-- Excerpted records follows --

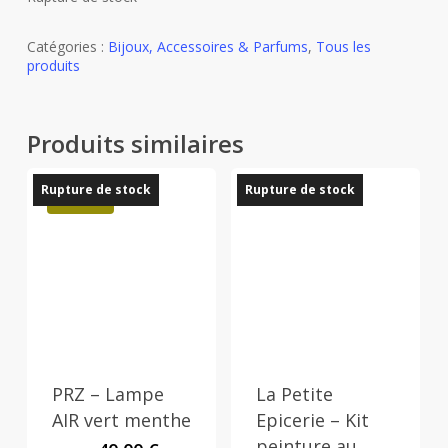
Catégories :
Bijoux, Accessoires & Parfums
,
Tous les
produits
Produits similaires
Rupture de stock
Rupture de stock
Promo !
PRZ – Lampe
La Petite
AIR vert menthe
Epicerie – Kit
peinture au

-- Excerpted records concluded --

> Activity
A word-for-word copy of all the data is required, minus the pictures.

> Answer space
Catégories :
Bijoux, Accessoires & Parfums
,
Tous les
produits
Produits similaires
Rupture de stock
Rupture de stock
Promo !
PRZ – Lampe
La Petite
AIR vert menthe
Epicerie – Kit
peinture au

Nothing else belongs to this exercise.